You mentioned the difference in debt levels between European countries and here in the US where I'm speaking to you from. Are there debt levels anywhere that are concerning to you? And do you think there should be a return to the debt and deficit rules in the EU or that those rules should be revised?
This is a difficult question and one that economists think a lot about these days, because on the one hand, interest rates are probably permanently lower than what we used to have 10, 20, or 30 years ago. They can go up and I expect them to go up from the current level, but they will probably not, on average, return to where they were 20, 30 years ago. And that means the debt-carrying capacity of governments is higher today than what we thought a few decades ago.

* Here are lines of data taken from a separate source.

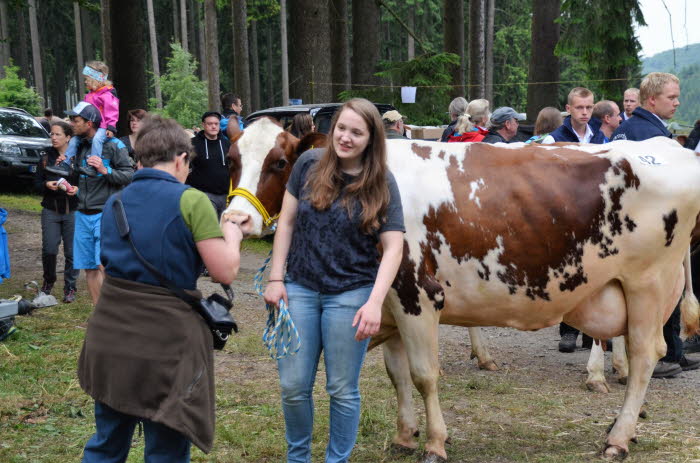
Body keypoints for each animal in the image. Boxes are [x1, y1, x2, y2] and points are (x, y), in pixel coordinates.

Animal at [223, 118, 700, 462]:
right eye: (231, 158)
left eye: (279, 163)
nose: (236, 219)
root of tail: (669, 145)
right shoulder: (388, 302)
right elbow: (397, 374)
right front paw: (405, 436)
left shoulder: (416, 293)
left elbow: (423, 374)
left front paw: (435, 443)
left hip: (647, 285)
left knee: (643, 358)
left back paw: (617, 438)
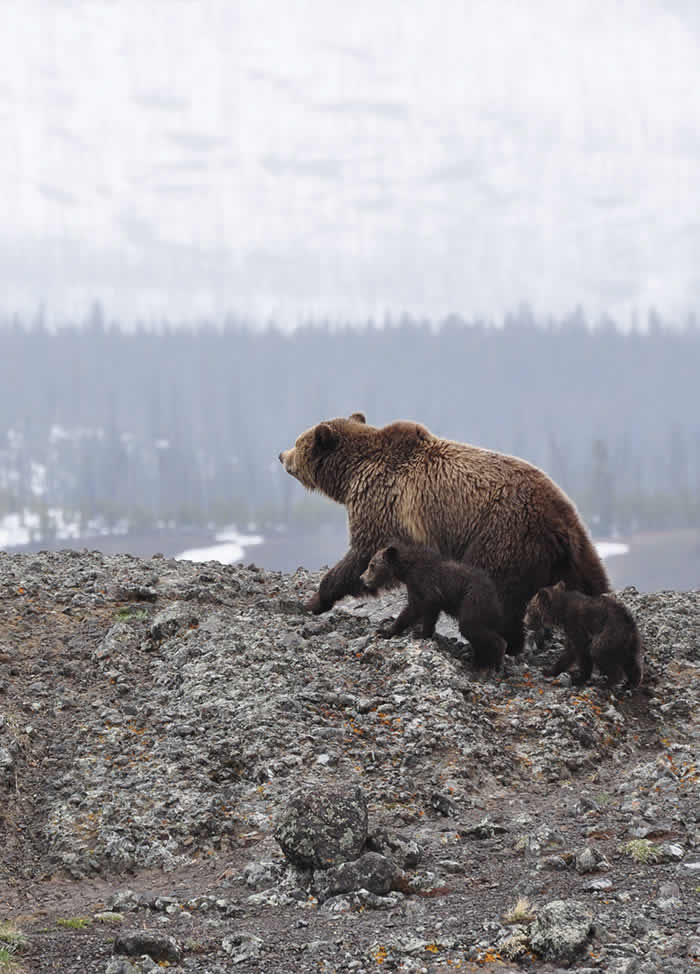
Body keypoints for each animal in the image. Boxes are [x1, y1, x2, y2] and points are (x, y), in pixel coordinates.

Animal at [358, 540, 506, 672]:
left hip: (473, 600)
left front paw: (413, 633)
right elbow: (419, 610)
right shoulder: (417, 587)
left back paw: (494, 661)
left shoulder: (426, 582)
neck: (407, 569)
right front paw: (388, 631)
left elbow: (421, 607)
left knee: (470, 626)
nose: (362, 578)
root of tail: (495, 597)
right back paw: (479, 661)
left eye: (371, 565)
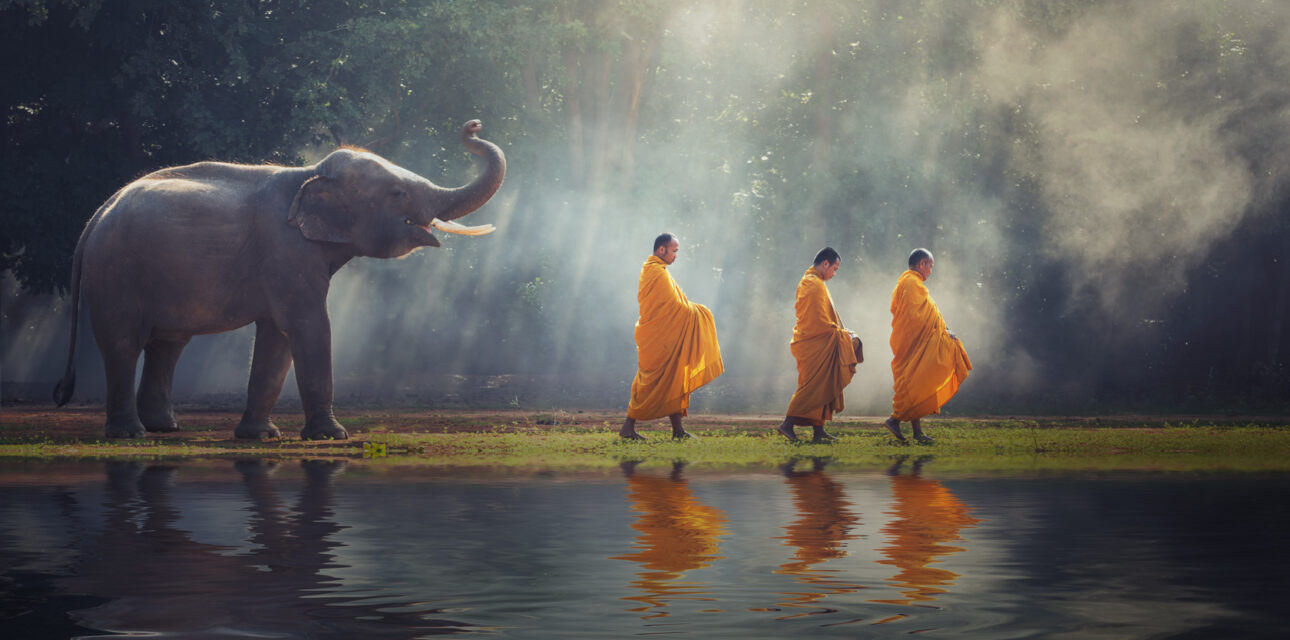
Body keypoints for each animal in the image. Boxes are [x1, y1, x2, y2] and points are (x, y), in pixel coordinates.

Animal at [55, 120, 508, 438]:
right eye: (397, 194)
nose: (473, 125)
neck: (309, 172)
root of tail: (96, 216)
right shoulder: (286, 251)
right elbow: (307, 325)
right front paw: (332, 437)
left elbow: (277, 335)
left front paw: (261, 437)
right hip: (116, 271)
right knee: (123, 342)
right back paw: (130, 433)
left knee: (168, 343)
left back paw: (165, 428)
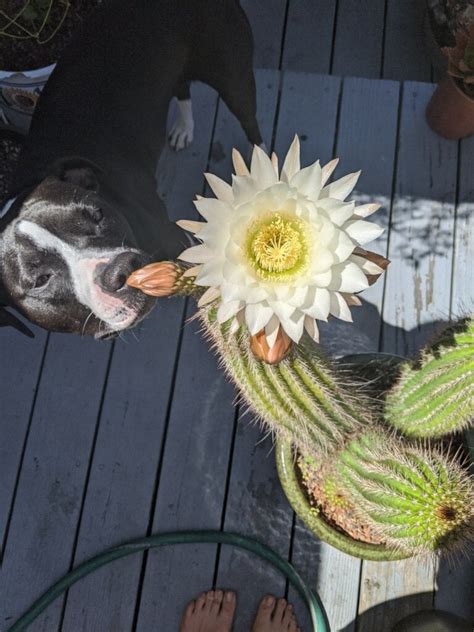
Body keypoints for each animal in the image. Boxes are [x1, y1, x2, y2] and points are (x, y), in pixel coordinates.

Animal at [0, 0, 262, 340]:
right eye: (39, 281)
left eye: (97, 215)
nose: (118, 271)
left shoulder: (177, 243)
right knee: (181, 86)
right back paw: (183, 128)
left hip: (234, 79)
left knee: (251, 125)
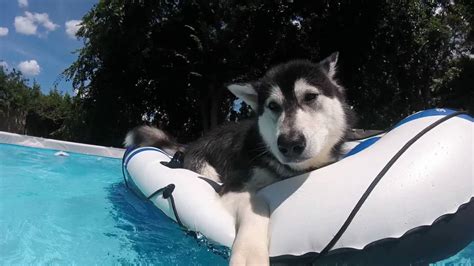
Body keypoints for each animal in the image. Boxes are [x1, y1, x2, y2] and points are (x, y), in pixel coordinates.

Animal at [124, 51, 354, 264]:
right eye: (273, 105)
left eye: (310, 97)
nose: (289, 144)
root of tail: (192, 144)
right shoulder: (235, 184)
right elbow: (256, 204)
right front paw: (250, 253)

So in that sense, to have higher debt levels is not concerning. However, there are, of course, limits. And we see that also in other countries around the world that don't have a reserve currency that can be created easily, their debt levels again reach risky areas much faster. So there will be limits. And it's not clear where they are exactly. So on the one hand, yes, higher debt levels are OK. But they have been jumping a lot and this needs to be controlled over the next few years.
Is the importance of the renminbi changing in the global system? It's gaining importance versus other currencies like the euro. What does this mean for the euro?
Well, I would look at it in the overall context: where is the world's monetary system moving to. We know that in the last 70 years, there was one dominant currency and not much else. Then since 1999, we have the euro, which since its creation has been clearly the number two in the international monetary system. And I think the renminbi, coming from a much lower level, is trying very hard to catch up. The Chinese government wants to strengthen the international role of the renminbi. So I see the world economy moving towards a more multi-polar system with, at the moment, three currencies. There may be others in the long term, if countries like Brazil have better economic developments. But at the moment, there would be three, of course, with the clear leading currency still the US dollar. We never try to replace the dollar with the euro, but to have a system with more equal currencies I think would be good for the world economy, because we saw in the 1980s in Latin America and the 1990s in Asia that reliance on only one currency can lead to problems. And that was one major reason for the Latin American debt crisis and the Asian crisis in the late 1990s.
So I think for the system as a whole, this is a healthy development and it will be very interesting to watch not only how the euro will be doing, but also how the Chinese currency, given the weight of the Chinese economy and the policy in China to push the role of the renminbi.